Esta “liberación” de la identidad de todo lo que sea arraigo en un espectro primitivo, crea una oscilación embrutecedora entre estados larvarios y prolongados de pasividad (como máximo de interpasividad, dice Baudrillard), donde el sujeto se mantiene misteriosamente catatónico, y brutales pasos al acto donde el sujeto intenta desesperadamente una catarsis, una realización definitiva. Buena parte de la obscenidad televisiva y también las nuevas formas del crimen, a veces absurdas, no se explicarían sin esta pérdida paradójica de un término medio en la sociedad de los medios, un planeta dominado por la mediación infinita.
Es la impotencia de la pasividad, inducida por la religión del consenso, lo que crea esos brutales pasos al acto. Como si el Yo no pudiera ejercer ya de instancia mediadora entre el Ello y el Superyó y sólo quedase la oscilación espectacular entre esos dos polos. Desde el punto de vista médico este panorama significa que la labilidad fisiológica propia de la infancia y de la vejez se traslada a la labilidad psíquica de los adultos, niños grandes en manos del nuevo poder acéfalo.
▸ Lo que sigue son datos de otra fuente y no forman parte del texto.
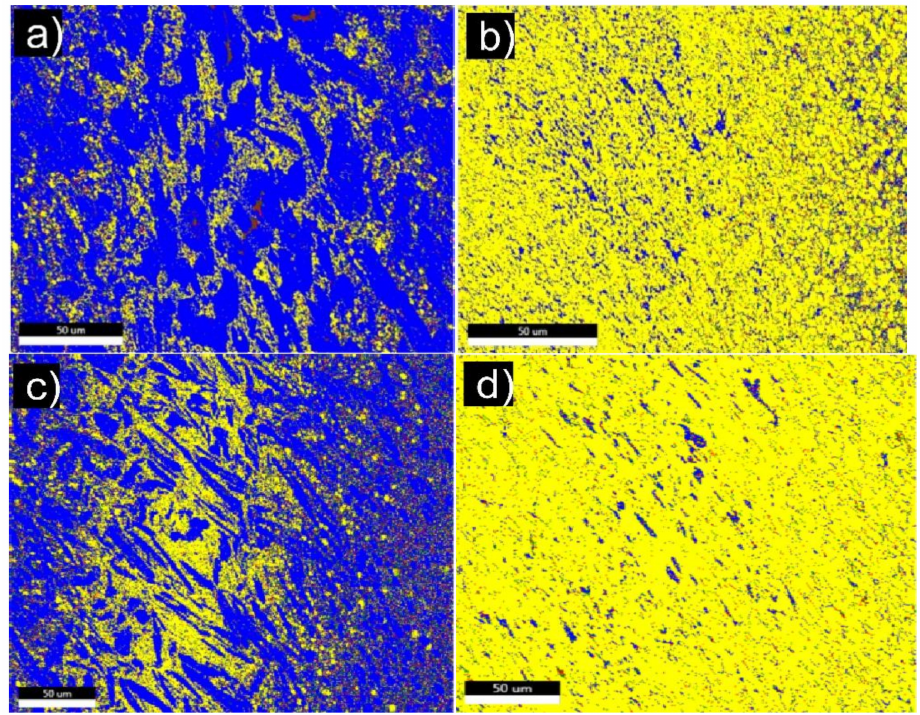
Figure 6. EBSDmicrographcomparisonofcomposites: ( a )Ti+10wt%(Ti,Mo)C;( b )Ti+10wt%(Ti,Mo)C/C; ( c ) Ti + 20 wt %(Ti,Mo)C; ( d ) Ti + 20 wt %(Ti,Mo)C/C. SEM and TEM micrographs of the microstructure of the Ti + (Ti,Mo)C and Ti +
En el fondo, la indiferencia es el recipiente de la multiplicidad consumista del mercado, del dispositivo del pluralismo informativo que se nos ofrece. Toda la atención del sujeto a lo exterior y lejano (comunicación con desconocidos en las redes, noticias, modas, campañas de solidaridad) debe librarle del peso abrumador de lo cercano, una cercanía que incluye tanto las sombras de la subjetividad como un prójimo cada día más demonizado: es fumador, puede estar enfermo, es inmigrante, puede ser terrorista o delincuente, etc. Los dispositivos de evaluación constante (empresarial, social, médica, escolar), que no necesitan ninguna agencia concreta ya que su poder está extendido por el cuerpo social entero, hunden al individuo en una pasividad letal que se alimenta de una ilusión de delegación que hoy se ha arraigado en la más profunda intimidad. Funciona una especie de transferencia perversa, pues el sujeto trasfiere a la iglesia socio-estatal todas las decisiones vitales, desde su medicación hasta su descendencia y su divorcio.
Esto tiene relación con lo que nombra la palabra biopolítica, un tipo de gestión pública que ha llevado la transparencia a los cuerpos: medicina, medicación, psiquiatría, dieta, salud… Cuando por fin ocurre en las vidas algo, algún “accidente” para el que no hay expertos, y eso exige una decisión a solas, ya es demasiado tarde y el sujeto se encuentra profundamente desarmado. Entonces es cuando la tragedia esta prácticamente servida.